“Seeing comes before words. The child looks and recognizes before it can speak. But there is also another sense in which seeing comes before words. It is seeing which establishes our place in the surrounding world; we explain that world with words, but words can never undo the fact that we are surrounded by it. The relation between what we see and what we know is never settled.”
John Berger
In our studio art classes, students weave together an understanding of materials and history with observation and imagination. Whether working with charcoal or paint, whether drawing from life or sculpting from imagination, the children make meaning by transforming material, both physical and intellectual, into something new.
What is the overall approach of the art program?
The language of art composition – color, value, line, form, shape, balance, rhythm, and movement – is explored and practiced through abstract and representational projects. Some projects are designed to isolate the formal elements of composition, dealing with a non-objective language of color, line and shape to create interesting and successful compositions. Other projects, specific to problems of representation, focus solely on training the eye and hand to work together to re-present the subject in a specific medium. Most projects combine these two approaches with, of course, each student’s own creativity and imagination. Throughout the arc of the curriculum, we decouple the idea that talent and creativity are synonymous, and we instead allow students to see their artmaking process as a way of operating.
How does the class integrate skill-building with creative freedom?
Guided by teachers who are practicing artists, our art classes explore various techniques and materials, providing students with a range of expressive opportunities. Instruction is always balanced with time to pursue individual projects.

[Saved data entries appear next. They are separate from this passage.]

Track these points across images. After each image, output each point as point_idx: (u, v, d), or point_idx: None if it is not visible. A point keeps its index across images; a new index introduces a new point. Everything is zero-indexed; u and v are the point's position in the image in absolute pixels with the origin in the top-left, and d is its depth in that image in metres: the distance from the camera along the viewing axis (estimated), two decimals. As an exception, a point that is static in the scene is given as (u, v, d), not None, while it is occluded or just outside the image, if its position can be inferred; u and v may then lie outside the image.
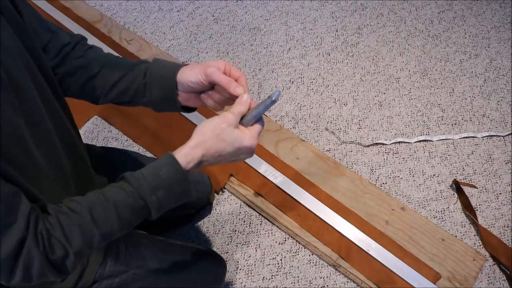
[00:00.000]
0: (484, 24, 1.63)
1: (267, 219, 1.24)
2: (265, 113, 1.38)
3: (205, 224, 1.25)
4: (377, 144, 1.37)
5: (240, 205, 1.27)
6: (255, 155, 1.22)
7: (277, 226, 1.23)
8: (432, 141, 1.37)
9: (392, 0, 1.71)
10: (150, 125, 1.38)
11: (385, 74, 1.52)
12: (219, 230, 1.24)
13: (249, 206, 1.26)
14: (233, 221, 1.25)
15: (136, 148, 1.38)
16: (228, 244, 1.22)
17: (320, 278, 1.16)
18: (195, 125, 0.68)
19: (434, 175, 1.30)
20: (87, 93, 0.77)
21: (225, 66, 0.70)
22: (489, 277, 1.15)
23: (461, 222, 1.23)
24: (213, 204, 1.28)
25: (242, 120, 0.67)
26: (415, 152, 1.35)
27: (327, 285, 1.15)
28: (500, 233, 1.21)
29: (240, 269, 1.18)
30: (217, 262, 1.01)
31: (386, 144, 1.37)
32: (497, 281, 1.14)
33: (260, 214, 1.25)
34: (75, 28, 1.59)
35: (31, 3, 1.54)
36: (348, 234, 1.16)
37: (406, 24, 1.64)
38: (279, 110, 1.45)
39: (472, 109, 1.43)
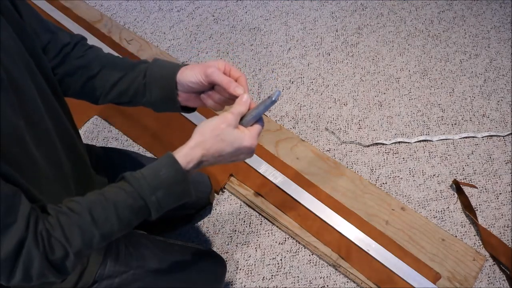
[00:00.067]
0: (484, 24, 1.63)
1: (267, 219, 1.24)
2: (265, 113, 1.38)
3: (205, 224, 1.25)
4: (377, 144, 1.37)
5: (240, 205, 1.27)
6: (255, 155, 1.22)
7: (277, 226, 1.23)
8: (432, 141, 1.37)
9: (392, 0, 1.71)
10: (150, 125, 1.38)
11: (385, 74, 1.52)
12: (219, 230, 1.24)
13: (249, 206, 1.26)
14: (233, 221, 1.25)
15: (136, 148, 1.38)
16: (228, 244, 1.22)
17: (320, 278, 1.16)
18: (195, 125, 0.68)
19: (434, 175, 1.30)
20: (87, 93, 0.77)
21: (225, 66, 0.70)
22: (489, 277, 1.15)
23: (461, 222, 1.23)
24: (213, 204, 1.28)
25: (242, 120, 0.67)
26: (415, 152, 1.35)
27: (327, 285, 1.15)
28: (500, 233, 1.21)
29: (240, 269, 1.18)
30: (217, 262, 1.01)
31: (386, 144, 1.37)
32: (497, 281, 1.14)
33: (260, 214, 1.25)
34: (75, 28, 1.59)
35: (31, 3, 1.55)
36: (348, 234, 1.16)
37: (406, 24, 1.64)
38: (279, 110, 1.45)
39: (472, 109, 1.43)
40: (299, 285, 1.15)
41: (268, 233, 1.23)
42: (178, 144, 0.64)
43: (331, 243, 1.16)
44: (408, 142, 1.37)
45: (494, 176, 1.30)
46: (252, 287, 1.16)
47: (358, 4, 1.71)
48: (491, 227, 1.22)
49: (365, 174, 1.31)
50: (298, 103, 1.47)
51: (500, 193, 1.27)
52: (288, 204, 1.22)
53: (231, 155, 0.65)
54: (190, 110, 0.77)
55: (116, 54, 0.95)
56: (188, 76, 0.70)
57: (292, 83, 1.52)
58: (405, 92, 1.47)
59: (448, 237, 1.17)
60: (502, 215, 1.23)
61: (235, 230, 1.24)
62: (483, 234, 1.19)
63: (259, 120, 0.68)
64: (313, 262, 1.18)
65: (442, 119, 1.41)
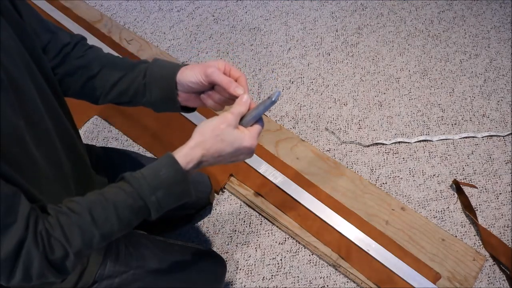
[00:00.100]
0: (484, 24, 1.63)
1: (267, 219, 1.24)
2: (265, 113, 1.38)
3: (205, 224, 1.25)
4: (377, 144, 1.37)
5: (240, 205, 1.27)
6: (255, 155, 1.23)
7: (277, 226, 1.23)
8: (432, 141, 1.37)
9: (392, 0, 1.71)
10: (150, 125, 1.38)
11: (385, 74, 1.52)
12: (219, 230, 1.24)
13: (249, 206, 1.26)
14: (233, 221, 1.25)
15: (136, 148, 1.38)
16: (228, 244, 1.22)
17: (320, 278, 1.16)
18: (195, 125, 0.68)
19: (434, 175, 1.30)
20: (87, 93, 0.77)
21: (225, 66, 0.70)
22: (489, 277, 1.15)
23: (461, 222, 1.23)
24: (213, 204, 1.28)
25: (242, 121, 0.67)
26: (415, 152, 1.35)
27: (327, 285, 1.15)
28: (500, 233, 1.21)
29: (240, 269, 1.18)
30: (217, 262, 1.01)
31: (386, 144, 1.37)
32: (497, 281, 1.14)
33: (260, 214, 1.25)
34: (75, 28, 1.59)
35: (31, 3, 1.55)
36: (348, 234, 1.16)
37: (406, 24, 1.64)
38: (279, 110, 1.45)
39: (472, 109, 1.43)
40: (299, 285, 1.15)
41: (268, 233, 1.23)
42: (178, 144, 0.64)
43: (331, 243, 1.16)
44: (408, 142, 1.37)
45: (494, 176, 1.30)
46: (252, 287, 1.16)
47: (358, 4, 1.71)
48: (491, 227, 1.22)
49: (365, 174, 1.31)
50: (298, 103, 1.47)
51: (500, 193, 1.27)
52: (288, 204, 1.22)
53: (231, 155, 0.65)
54: (190, 110, 0.77)
55: (116, 54, 0.95)
56: (188, 76, 0.70)
57: (292, 83, 1.52)
58: (405, 92, 1.47)
59: (448, 237, 1.17)
60: (502, 215, 1.23)
61: (235, 230, 1.24)
62: (483, 234, 1.19)
63: (259, 120, 0.68)
64: (313, 262, 1.18)
65: (442, 119, 1.41)
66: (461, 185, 1.26)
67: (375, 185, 1.27)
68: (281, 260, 1.19)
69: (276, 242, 1.21)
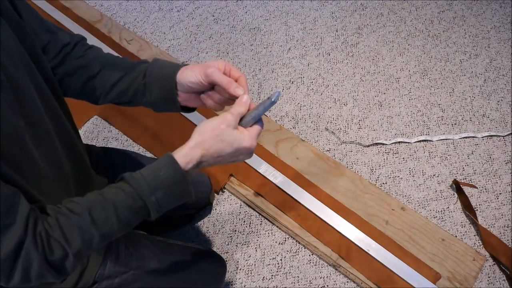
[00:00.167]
0: (484, 24, 1.63)
1: (267, 219, 1.24)
2: (265, 113, 1.38)
3: (205, 224, 1.25)
4: (377, 144, 1.37)
5: (240, 205, 1.27)
6: (255, 155, 1.23)
7: (277, 226, 1.23)
8: (432, 141, 1.37)
9: (392, 0, 1.71)
10: (150, 125, 1.38)
11: (385, 74, 1.52)
12: (219, 230, 1.24)
13: (249, 206, 1.26)
14: (233, 221, 1.25)
15: (136, 148, 1.38)
16: (228, 244, 1.22)
17: (320, 278, 1.16)
18: (195, 125, 0.68)
19: (434, 175, 1.30)
20: (87, 93, 0.77)
21: (225, 66, 0.70)
22: (489, 277, 1.15)
23: (461, 222, 1.23)
24: (213, 204, 1.28)
25: (242, 121, 0.67)
26: (415, 152, 1.35)
27: (327, 285, 1.15)
28: (500, 233, 1.21)
29: (240, 269, 1.18)
30: (217, 262, 1.01)
31: (386, 144, 1.36)
32: (497, 281, 1.14)
33: (260, 214, 1.25)
34: (75, 28, 1.59)
35: (31, 3, 1.55)
36: (348, 234, 1.16)
37: (406, 24, 1.64)
38: (279, 110, 1.45)
39: (472, 109, 1.43)
40: (299, 285, 1.15)
41: (268, 233, 1.23)
42: (178, 144, 0.64)
43: (331, 243, 1.16)
44: (408, 142, 1.37)
45: (494, 176, 1.30)
46: (252, 287, 1.16)
47: (358, 4, 1.71)
48: (491, 227, 1.22)
49: (365, 174, 1.31)
50: (298, 103, 1.47)
51: (500, 193, 1.27)
52: (288, 204, 1.22)
53: (230, 155, 0.65)
54: (190, 110, 0.77)
55: (116, 54, 0.95)
56: (188, 76, 0.70)
57: (292, 83, 1.52)
58: (405, 92, 1.47)
59: (448, 237, 1.17)
60: (502, 215, 1.23)
61: (235, 230, 1.24)
62: (483, 234, 1.19)
63: (258, 121, 0.68)
64: (313, 262, 1.18)
65: (442, 119, 1.41)
66: (461, 185, 1.26)
67: (375, 185, 1.27)
68: (281, 260, 1.19)
69: (276, 242, 1.21)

Collage, abstract painting and hand-building with clay are used to focus on different skills, while simultaneously allowing the students more freedom of expression, experimentation and artistic play. Projects using the specific style of an artist give the students different and exciting guidelines for creating their own work. The class is always open to the changing dynamic and ability of each individual and of the class as a whole.
Who takes Art at Pierrepont School?
All students in Lower and Middle School are enrolled in an art class that meets 2 periods per week. All students in High School can take art as an elective.